Dispensing with “all-you-can-eat” data plans was the first step towards monetizing mobile broadband. Now some mobile operators are considering how to implement stage two: charging different pricing for different online applications to boost profits.
At the TM Forum Management World conference in Dublin, Ireland, mobile operators discussed managing and monetizing data usage, charging customers different rates for using various online services and applications. Total Telecom covered the conference and found mobile operators conjuring up new pricing schemes to maximize revenue opportunities.

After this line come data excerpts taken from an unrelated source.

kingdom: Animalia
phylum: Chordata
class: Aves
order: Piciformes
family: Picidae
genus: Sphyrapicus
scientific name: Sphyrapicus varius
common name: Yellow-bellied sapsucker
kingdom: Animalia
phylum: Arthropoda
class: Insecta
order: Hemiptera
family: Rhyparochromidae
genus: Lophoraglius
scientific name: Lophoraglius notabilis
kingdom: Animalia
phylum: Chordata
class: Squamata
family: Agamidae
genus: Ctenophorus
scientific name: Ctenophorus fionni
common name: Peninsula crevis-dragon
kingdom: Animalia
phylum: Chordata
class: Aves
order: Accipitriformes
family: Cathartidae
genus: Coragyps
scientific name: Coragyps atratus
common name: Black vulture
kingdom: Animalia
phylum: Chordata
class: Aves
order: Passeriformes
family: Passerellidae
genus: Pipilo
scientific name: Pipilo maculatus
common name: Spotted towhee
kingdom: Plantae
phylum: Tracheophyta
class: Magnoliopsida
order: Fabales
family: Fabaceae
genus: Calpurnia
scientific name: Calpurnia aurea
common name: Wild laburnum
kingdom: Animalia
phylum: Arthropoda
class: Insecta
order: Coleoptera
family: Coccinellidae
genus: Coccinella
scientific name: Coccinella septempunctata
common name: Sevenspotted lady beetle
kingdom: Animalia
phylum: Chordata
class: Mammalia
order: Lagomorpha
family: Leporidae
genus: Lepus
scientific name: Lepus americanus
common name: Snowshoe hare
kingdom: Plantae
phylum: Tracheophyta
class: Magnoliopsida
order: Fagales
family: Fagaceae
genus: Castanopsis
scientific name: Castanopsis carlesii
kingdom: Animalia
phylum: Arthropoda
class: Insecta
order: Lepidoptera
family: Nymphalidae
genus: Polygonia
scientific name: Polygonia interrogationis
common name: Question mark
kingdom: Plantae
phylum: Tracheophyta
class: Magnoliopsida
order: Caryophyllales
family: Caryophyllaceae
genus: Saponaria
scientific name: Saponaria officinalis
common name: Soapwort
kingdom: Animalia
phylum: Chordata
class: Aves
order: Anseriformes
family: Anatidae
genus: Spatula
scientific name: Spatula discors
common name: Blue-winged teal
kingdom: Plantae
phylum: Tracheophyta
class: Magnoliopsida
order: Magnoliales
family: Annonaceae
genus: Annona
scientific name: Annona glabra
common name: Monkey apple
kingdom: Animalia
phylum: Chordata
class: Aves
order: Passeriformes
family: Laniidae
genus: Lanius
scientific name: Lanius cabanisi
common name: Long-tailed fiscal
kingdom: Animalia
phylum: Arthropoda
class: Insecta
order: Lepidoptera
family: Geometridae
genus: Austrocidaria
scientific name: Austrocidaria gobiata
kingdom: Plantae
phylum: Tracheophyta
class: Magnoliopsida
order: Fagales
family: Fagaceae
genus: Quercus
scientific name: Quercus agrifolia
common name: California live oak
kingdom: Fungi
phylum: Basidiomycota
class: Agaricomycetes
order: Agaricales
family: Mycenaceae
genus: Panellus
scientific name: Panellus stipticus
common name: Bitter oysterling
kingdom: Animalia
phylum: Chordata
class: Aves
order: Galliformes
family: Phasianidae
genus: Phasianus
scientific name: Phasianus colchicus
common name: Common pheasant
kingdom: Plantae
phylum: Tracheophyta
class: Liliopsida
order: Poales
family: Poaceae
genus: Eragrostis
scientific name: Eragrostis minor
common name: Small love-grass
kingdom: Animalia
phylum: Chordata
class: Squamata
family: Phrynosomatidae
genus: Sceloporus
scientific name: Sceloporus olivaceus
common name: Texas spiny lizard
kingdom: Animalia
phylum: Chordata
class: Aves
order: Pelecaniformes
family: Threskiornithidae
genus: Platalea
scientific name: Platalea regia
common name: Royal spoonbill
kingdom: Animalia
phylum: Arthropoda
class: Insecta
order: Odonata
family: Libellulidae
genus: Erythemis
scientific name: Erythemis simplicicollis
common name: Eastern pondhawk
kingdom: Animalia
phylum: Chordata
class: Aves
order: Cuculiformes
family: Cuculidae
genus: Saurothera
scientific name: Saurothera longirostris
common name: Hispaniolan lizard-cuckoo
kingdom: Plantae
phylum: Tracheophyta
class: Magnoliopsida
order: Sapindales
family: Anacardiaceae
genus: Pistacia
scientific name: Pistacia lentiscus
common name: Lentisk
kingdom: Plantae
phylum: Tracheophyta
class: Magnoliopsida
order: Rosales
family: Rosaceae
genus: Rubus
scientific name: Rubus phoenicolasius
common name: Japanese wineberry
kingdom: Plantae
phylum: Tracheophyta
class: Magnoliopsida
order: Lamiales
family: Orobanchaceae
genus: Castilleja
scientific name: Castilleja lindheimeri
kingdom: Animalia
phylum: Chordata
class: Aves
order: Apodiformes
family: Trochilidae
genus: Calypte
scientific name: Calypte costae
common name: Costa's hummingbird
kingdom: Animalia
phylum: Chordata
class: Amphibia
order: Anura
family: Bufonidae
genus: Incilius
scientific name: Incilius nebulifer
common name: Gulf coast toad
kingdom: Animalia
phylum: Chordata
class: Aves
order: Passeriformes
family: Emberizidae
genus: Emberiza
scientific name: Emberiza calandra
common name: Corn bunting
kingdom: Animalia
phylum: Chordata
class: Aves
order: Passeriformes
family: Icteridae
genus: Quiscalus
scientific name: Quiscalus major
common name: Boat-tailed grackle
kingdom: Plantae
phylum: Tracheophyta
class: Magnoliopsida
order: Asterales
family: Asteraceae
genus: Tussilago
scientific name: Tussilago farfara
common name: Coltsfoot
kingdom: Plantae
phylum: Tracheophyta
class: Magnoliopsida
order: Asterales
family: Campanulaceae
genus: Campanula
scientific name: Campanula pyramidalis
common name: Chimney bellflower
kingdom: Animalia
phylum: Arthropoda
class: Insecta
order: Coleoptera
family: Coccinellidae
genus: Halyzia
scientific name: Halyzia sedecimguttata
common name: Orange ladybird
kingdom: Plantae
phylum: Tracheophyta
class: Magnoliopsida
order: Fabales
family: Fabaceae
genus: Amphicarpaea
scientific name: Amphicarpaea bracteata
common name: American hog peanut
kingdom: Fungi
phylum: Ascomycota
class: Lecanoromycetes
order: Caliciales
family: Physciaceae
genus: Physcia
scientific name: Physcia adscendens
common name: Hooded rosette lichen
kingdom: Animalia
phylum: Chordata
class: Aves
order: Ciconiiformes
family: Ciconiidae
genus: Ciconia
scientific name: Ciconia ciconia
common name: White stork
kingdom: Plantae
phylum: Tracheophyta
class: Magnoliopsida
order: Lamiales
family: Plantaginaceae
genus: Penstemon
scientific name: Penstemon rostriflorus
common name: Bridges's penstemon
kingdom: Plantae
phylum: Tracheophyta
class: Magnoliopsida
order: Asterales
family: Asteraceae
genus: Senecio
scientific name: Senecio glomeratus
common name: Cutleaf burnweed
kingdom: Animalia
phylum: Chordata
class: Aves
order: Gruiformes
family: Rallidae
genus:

Vikram Chadha, senior marketing director at United Arab Emirates-based Du, offered that mobile operators should bill for video traffic separately from standard data.
″Video is another beast,″ Chadha told the audience of executives. ″Operators need to look at video data in a totally different manner. It’s important to treat video as a different data element.″
Monetizing video streaming can “get high value out of that customer,” Chadha said.
He also believes as general browser traffic declines, real money can be made charging different rates for customers accessing different apps. Providers could charge higher data pricing when customers use certain non-preferred apps, at the same time discounting traffic from apps that partner with wireless phone companies.
Chadha pointed to NTT DoCoMo’s partnership with Hulu. Both Hulu and the service provider market the service, with the one making the sale the beneficiary of most of the proceeds. That technically takes revenue away from Hulu and diverts it to NTT, which can engineer customized marketing efforts to target customers for the service.
But it does not stop there, according to Chadha. Mobile operators can generate even greater revenue by introducing Quality of Service (QoS) technology and billing customers extra for additional priority on the company’s wireless network, an important consideration for online video.
Chadha says his company now charges $1.25 for 30 minutes of video streaming from YouTube using “best available” network protocols. Customers who want to assure minimal buffering can buy a VIP Pass from Du for $2.50 for the same 30 minutes, and get priority on Du’s network.
″The [VIP pass customer] is assured of the bandwidth he gets and that gives the operator the opportunity to maximize his revenue,″ he said. ″[Apply] different QoS for different apps and you can charge differently. Or use location, and sell data more cheaply where networks are less congested, or at less busy times of day.”
Chadha’s worst enemy would be a strong Net Neutrality policy, which would prohibit operators from discriminating against or prioritizing different types of traffic. None of these pricing schemes would likely work if Du provided a flat rate mobile service either.
In the absence of such net protections, revenue and profit opportunities abound.
″Application-based charging is going to be very important and so is value-based charging,″ he predicted.